● **Excerpt**
★ ★ ★ ★ ★ ★ ★

# Dan-Jay's Taiko Experiences



## Dan Mott (Jan 12, 2012)

Hello guys

For all you taiko lovers. I don't know if you remember, but a while back I was trying to imitate the BSG Taiko sound and I made many attempts. Sadly, I couldn't really do it with the sounds I had, no matter what I tried. It's really a sound of it's own. So then I tried to just come up with my own type of sound that I'm satisfied with. 

I wouldn't call it "My sound" as such, but I am very pleased with what I have done. Some of you may not like it, but this is the type of Taiko sound I want. DOW2 taikos are the closest in isolation to what I want, but every other taiko library on the market IMO, the taikos are just not right.

So I made an experiment track. I liked how these sounded in isolation, so I decided to see how the final result would sound like in a mix and I think it did quite well. I probably don't want to mention what I used, but I thought I'd show what I've been working on. Lots and lots of EQ was done. My parametric EQ curves looked insane, aswell as I was going insane too.

This isn't really much of a track, but just some instruments I put the taikos with, for a chillout feel - http://soundcloud.com/destaana/experiment


----------



## germancomponist (Jan 12, 2012)

Dan, this is very cooooooool! You got a great result!

Yeah, experimenting is mostly the way to go. and equing is one of the most important thing, isn`t it?


----------



## jleckie (Jan 12, 2012)

*Re: My Taiko Experiment*

Dan continues to prove that beyond a doubt - 


he's IS the man.


----------



## germancomponist (Jan 13, 2012)

I think this thread has earned a bump!

I am very impressed by Dan`s results!


----------



## Dan Mott (Jan 13, 2012)

Hello Guys

I'm really glad you like what I have done. 

Appreciate it!


----------



## StrezovSampling (Jan 13, 2012)

Listening on laptop speakers, but that's definitely a nice track! Love the impact of the taikos and the gentle feeling of the electric guitar. Cool!


----------



## Dan Mott (Jan 15, 2012)

Thanks guys.

I guess the other 300 or so people didn't dig it as much as you guys


----------



## devastat (Jan 15, 2012)

Really cool track, and love the Taiko sound.

★ ★ ★ ★ ★ ★ ★

● **What is required**
In the taiko forum thread, which taikos does Dan Mott say come closest in isolation to the sound he wants? The data that come next are from a separate source.

Stored items

★ ★ ★ ★ ★ ★ ★

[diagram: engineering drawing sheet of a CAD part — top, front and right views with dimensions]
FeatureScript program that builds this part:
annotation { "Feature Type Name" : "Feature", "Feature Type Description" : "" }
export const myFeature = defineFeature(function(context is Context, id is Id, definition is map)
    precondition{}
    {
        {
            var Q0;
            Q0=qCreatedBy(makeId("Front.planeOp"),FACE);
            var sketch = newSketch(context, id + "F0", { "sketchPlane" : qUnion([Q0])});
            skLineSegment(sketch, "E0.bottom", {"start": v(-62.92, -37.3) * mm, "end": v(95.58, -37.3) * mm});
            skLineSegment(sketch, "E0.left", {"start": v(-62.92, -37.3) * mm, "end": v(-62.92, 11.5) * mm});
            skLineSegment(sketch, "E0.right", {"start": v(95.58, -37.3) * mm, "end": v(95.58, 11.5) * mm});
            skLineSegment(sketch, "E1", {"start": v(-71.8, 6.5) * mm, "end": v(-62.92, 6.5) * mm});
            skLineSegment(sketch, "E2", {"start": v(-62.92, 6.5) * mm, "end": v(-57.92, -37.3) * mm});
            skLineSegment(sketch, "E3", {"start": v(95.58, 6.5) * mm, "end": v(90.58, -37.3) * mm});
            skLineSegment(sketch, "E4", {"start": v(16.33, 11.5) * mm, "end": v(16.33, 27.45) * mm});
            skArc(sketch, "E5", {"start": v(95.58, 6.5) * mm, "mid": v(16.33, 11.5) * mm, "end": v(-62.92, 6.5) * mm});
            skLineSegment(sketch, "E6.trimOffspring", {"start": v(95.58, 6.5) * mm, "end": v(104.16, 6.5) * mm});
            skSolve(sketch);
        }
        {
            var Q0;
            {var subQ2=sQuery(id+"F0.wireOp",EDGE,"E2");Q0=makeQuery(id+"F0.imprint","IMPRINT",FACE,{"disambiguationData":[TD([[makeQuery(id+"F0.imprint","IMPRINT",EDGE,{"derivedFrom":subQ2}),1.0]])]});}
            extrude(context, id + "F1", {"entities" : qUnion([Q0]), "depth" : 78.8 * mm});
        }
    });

★ ★ ★ ★ ★ ★ ★

● **Task result**
The DOW2 taikos.